Vereador é condenado a mais de 17 anos de prisão em Prudentópolis

O vereador ‘tucano’ Adão Kostecki Primo sentou no banco dos réus em julgamento que durou cerca de 13 horas em Prudentópolis

Após cerca de 13 horas de julgamento, o Conselho de Sentença condenou o vereador Adão Kostecki Primo (PSDB) a 17 anos e 23 dias de prisão em regime fechado. Ele saiu do Tribunal do Júri direto para a prisão.

De acordo com a pauta de julgamentos, a sessão do Tribunal do Júri no Fórum de Prudentópolis começou por volta das 9h dessa quarta (24) e só acabou perto das 23h. No banco dos réus estava o vereador. Pesou sobre ele, duas denúncias.

A primeira pelo assassinato de Vicente Cravelin. A outra pela tentativa de matar Márcio Candido. Conforme a denúncia, os  dois crimes ocorreram no dia 22 de novembro de 2009, na localidade de Jaciaba, no interior do município. Com essa nova situação, a Mesa Diretora do Legislativo Municipal, está reunida na manhã desta quinta para deliberar sobre os rumos políticos do vereador preso.

Câmara irá suspender o subsídio do vereador 

 

Em nota, a Câmara de Vereadores informou que irá suspender o subsídio do vereador e irá analisar a demais consequências na esfera política, já que o vereador está impedido de exercer o mandato. Veja uma parte da nota. 
“Diante dos fatos, os Vereadores reunidos juntamente com a Mesa Diretora desta Câmara, para análise dos fatos, e de suas possíveis consequências na esfera político-administativa, e a qual envolve também o Poder Legislativo Municipal. 
Atendendo a orientação oriunda do Tribunal de Contas do Estado do Paraná, em julgamento de consulta, a qual recebeu caráter normativo, a qual impõe a suspensão do pagamento de subsídios a vereadores presos, que por consequência estão impedidos de exercer seus mandatos.
Nesse sentido, a Mesa Diretora da Câmara Municipal de Prudentópolis iniciou com os procedimentos para formalização dos atos necessários à suspensão do pagamento do subsídio do citado Vereador. 
 Em relação às demais consequências, o Poder Legislativo Municipal aguardará os próximos atos processuais, nos quais ainda cabem recursos da parte envolvida, para então avaliar os efeitos da condenação e da própria prisão, e analisar tecnicamente sua possível adequação às previsões regimentais e legais”.

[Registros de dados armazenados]
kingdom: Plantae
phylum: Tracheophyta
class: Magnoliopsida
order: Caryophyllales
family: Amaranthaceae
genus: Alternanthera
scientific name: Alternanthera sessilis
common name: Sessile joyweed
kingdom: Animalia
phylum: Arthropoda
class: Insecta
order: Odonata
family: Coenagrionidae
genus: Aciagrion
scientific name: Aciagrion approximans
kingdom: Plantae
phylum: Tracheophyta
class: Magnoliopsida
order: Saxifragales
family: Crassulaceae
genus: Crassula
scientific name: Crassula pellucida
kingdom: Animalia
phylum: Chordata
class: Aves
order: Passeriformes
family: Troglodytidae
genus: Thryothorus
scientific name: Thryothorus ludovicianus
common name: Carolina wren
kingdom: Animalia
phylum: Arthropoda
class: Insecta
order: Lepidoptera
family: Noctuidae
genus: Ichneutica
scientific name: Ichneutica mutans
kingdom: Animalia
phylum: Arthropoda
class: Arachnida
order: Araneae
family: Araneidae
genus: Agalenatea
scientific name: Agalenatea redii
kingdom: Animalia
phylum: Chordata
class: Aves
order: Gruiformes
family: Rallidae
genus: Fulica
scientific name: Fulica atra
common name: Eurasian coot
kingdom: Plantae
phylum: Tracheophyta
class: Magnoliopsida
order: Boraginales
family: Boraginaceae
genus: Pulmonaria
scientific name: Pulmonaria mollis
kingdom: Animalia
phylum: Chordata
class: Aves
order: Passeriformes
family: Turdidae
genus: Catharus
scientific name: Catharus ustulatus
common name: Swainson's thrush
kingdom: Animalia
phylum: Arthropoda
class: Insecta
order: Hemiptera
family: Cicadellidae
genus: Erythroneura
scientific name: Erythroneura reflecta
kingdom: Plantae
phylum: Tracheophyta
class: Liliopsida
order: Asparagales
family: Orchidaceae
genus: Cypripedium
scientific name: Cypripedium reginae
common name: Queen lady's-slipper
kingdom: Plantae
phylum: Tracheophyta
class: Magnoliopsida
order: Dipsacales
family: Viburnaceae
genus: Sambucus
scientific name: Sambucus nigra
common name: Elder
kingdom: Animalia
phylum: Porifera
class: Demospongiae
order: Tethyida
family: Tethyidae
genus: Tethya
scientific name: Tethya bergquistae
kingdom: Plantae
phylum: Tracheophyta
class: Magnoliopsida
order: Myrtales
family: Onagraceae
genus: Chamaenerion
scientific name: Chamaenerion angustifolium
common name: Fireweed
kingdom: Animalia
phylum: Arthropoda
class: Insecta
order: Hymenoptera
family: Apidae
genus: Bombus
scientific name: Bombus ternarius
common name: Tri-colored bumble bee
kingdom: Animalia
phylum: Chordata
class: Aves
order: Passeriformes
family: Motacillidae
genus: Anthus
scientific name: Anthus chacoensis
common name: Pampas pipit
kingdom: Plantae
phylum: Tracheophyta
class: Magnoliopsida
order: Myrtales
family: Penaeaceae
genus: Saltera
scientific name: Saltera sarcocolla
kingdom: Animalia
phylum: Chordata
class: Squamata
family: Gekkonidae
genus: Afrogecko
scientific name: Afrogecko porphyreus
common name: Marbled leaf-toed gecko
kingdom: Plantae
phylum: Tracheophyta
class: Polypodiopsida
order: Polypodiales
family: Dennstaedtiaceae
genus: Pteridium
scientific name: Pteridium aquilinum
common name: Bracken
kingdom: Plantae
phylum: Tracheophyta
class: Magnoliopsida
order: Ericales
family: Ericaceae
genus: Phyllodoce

▸ Instruções das tarefas:
1) Responda com base na notícia sobre a condenação do vereador:
(a) A quanto tempo de prisão o vereador foi condenado, e em qual regime?
(b) Em que data ocorreram os dois crimes, segundo a denúncia?
(c) De qual órgão veio a orientação que impõe a suspensão do pagamento de subsídios a vereadores presos?
2) Transcreva da notícia sobre a condenação do vereador o trecho que começa nas palavras "A primeira pelo" e termina em "parte da nota.".

▸ Respostas em ordem:
1)
(a) A 17 anos e 23 dias de prisão, em regime fechado.
(b) Em 22 de novembro de 2009.
(c) Do Tribunal de Contas do Estado do Paraná.

2)
A primeira pelo assassinato de Vicente Cravelin. A outra pela tentativa de matar Márcio Candido. Conforme a denúncia, os  dois crimes ocorreram no dia 22 de novembro de 2009, na localidade de Jaciaba, no interior do município. Com essa nova situação, a Mesa Diretora do Legislativo Municipal, está reunida na manhã desta quinta para deliberar sobre os rumos políticos do vereador preso.

Câmara irá suspender o subsídio do vereador 

 

Em nota, a Câmara de Vereadores informou que irá suspender o subsídio do vereador e irá analisar a demais consequências na esfera política, já que o vereador está impedido de exercer o mandato. Veja uma parte da nota.